Blog de soutien au Mouvement Démocrate et à François Bayrou. Ça discute aussi de Hyères, du Var et d'ailleurs...
Excuse-moi, Alain, de te consacrer une page de mon blog sans t'en demander l'autorisation, mais je m'autorise ce droit, ce besoin.
On se connaît depuis combien d'années déjà? 15 ans? 20 ans?...en tout cas depuis suffisamment longtemps pour savoir que ta réserve naturelle et ta modestie qui va avec, en prendront un coup.
Qu'importe!
Je veux te dire, combien tu peux être fier de toi. Fier de toi, en tant qu'homme, qu'ami, qu'époux . Mais aussi fier du père que tu as été, proche de tes enfants comme aucun père ne le sera peut-être jamais, surtout avec ton fils que tu as soutenu des heures et des heures durant, dès sa plus tendre enfance, avec un acharnement démesuré pour lui tracer un chemin que la vie était loin de lui avoir réservé. Et le voilà, au bout de prestigieuses études que bien des enseignants sur son sillage n'auraient jamais envisagé pour lui. Tu as accompli bien plus que le devoir d'un père et si l'on ne te l'a jamais dit, tu as dès lors suscité une vive admiration de tous tes amis et de ta famille. Tu as été le ciment d'une famille que tu as placé au-dessus de tout. Nul besoin pour toi de te raccrocher à une passion sportive ou artistique ou à tout autre engagement extra-familial. Tu as tissé ton cocon soigneusement. Ta vie s'est tournée toute entière vers tes proches, ta femme et tes enfants. Leur bonheur suffisait à construire le tien. Tout doucement, obstinément, avec amour, honnêteté et gentillesse, tu as bâti un univers si solide, si vrai, qu'on l'aurait pensé éternel, tant les fondations étaient solides.

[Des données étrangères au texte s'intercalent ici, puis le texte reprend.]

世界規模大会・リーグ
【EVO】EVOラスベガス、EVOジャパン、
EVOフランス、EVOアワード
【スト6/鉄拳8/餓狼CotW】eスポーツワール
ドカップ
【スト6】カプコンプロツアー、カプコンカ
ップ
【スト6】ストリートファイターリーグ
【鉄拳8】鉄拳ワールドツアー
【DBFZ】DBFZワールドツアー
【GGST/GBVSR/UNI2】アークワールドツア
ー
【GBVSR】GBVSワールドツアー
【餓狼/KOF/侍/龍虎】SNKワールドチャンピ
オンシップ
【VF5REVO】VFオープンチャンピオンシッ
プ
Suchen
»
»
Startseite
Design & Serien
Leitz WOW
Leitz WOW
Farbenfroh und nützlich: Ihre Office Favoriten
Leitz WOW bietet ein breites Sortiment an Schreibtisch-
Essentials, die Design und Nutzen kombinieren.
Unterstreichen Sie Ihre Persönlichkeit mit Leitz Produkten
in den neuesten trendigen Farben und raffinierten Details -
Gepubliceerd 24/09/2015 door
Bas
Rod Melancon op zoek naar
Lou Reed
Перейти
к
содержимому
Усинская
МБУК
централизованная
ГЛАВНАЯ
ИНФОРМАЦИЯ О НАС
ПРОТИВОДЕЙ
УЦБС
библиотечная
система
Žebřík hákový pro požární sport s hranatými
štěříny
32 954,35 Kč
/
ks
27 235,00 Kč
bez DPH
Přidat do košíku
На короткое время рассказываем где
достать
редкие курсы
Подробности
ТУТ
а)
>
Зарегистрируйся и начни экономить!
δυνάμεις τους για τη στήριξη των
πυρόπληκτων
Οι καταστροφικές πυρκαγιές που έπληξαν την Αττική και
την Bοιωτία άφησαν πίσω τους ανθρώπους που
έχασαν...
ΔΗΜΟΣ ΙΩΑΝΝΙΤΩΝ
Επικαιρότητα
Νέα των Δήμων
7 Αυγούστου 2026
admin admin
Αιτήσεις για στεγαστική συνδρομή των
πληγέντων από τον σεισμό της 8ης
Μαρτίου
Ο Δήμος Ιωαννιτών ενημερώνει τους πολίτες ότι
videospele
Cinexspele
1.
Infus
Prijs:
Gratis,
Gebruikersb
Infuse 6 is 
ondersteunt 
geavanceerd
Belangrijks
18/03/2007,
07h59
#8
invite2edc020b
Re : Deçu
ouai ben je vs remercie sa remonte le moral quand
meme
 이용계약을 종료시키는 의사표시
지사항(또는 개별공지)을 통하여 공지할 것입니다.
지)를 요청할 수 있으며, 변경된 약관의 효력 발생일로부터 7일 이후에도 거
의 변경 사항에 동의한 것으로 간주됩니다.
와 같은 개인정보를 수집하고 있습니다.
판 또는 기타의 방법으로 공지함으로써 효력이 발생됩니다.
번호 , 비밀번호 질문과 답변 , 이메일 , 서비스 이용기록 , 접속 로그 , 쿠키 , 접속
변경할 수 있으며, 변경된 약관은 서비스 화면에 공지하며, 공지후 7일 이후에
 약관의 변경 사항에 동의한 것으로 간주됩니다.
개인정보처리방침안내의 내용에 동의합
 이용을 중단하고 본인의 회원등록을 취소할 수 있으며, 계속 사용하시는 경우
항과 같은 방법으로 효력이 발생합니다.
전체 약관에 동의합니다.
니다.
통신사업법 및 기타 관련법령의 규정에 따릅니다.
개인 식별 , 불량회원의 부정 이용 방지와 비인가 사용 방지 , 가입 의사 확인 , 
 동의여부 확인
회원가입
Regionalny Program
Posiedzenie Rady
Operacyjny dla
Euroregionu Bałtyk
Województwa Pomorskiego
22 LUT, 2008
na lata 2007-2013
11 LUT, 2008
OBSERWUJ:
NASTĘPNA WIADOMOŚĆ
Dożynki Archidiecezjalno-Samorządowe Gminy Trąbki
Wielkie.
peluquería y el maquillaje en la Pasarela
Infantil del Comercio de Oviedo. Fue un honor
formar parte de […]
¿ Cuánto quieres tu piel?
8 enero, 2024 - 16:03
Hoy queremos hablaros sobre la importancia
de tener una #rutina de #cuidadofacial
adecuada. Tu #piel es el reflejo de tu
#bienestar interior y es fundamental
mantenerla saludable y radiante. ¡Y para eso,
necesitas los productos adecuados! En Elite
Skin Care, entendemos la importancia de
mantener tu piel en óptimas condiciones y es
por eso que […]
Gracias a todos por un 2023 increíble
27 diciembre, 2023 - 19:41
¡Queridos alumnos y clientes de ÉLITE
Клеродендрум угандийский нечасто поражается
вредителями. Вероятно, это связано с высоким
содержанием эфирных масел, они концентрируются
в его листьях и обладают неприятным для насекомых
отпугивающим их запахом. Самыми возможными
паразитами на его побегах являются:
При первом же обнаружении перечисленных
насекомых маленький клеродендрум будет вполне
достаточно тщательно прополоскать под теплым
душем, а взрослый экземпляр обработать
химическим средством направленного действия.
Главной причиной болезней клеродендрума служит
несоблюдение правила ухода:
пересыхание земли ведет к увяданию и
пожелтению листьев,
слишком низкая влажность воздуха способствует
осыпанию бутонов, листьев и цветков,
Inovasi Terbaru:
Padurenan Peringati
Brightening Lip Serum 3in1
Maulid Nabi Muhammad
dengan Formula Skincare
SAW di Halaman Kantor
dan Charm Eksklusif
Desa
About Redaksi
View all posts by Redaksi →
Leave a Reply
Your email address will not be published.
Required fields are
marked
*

De ces univers si beaux à voir que les meilleurs amis auraient pu jalouser. Tu as bâti ce qui a toujours été un exemple pour nous tous, la bande de l'amicale des parents d'élèves, devenus tes amis pour la vie.
Je me souviendrai toujours de la joie qui se lisait sur ton visage lorsque je t'ai trouvé la maison de tes rêves, on aurait dit un enfant à qui on faisait le plus beau des cadeaux! Combien d'heures as-tu passé à la rénover avec les copains, durant les week-end, les vacances, esquinté mais heureux de bichonner le nid que tu avais rêvé pour les tiens?
C'était la maison du bonheur .
Cette même maison qui souffre tant aujourd'hui. Elle pleure et t'appelle, et tu ne réponds pas. Tu ne réponds plus. Tu l'as abandonnée, malgré toi, malgré tout l'amour que tu avais encore à lui donner, à elle, à Brigitte, à Christophe, à Caroline...et à nous tous.